**EXERCISE INSTRUCTIONS:**
Your output is to consist only of the line containing "DIAKONIE, CHARITA A MISIE" and the lines after it, through the end of the data, reproduced exactly.

**DATASET EXCERPTS:**
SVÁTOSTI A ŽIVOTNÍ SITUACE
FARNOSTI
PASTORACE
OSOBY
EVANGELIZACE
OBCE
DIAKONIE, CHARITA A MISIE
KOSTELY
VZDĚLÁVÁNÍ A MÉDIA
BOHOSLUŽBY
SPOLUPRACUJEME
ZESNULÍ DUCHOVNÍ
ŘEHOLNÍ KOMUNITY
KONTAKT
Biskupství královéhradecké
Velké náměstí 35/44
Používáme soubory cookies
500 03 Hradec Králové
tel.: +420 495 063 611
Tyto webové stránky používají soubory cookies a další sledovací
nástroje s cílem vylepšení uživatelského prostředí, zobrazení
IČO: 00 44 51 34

**RESPONSE:**
DIAKONIE, CHARITA A MISIE
KOSTELY
VZDĚLÁVÁNÍ A MÉDIA
BOHOSLUŽBY
SPOLUPRACUJEME
ZESNULÍ DUCHOVNÍ
ŘEHOLNÍ KOMUNITY
KONTAKT
Biskupství královéhradecké
Velké náměstí 35/44
Používáme soubory cookies
500 03 Hradec Králové
tel.: +420 495 063 611
Tyto webové stránky používají soubory cookies a další sledovací
nástroje s cílem vylepšení uživatelského prostředí, zobrazení
IČO: 00 44 51 34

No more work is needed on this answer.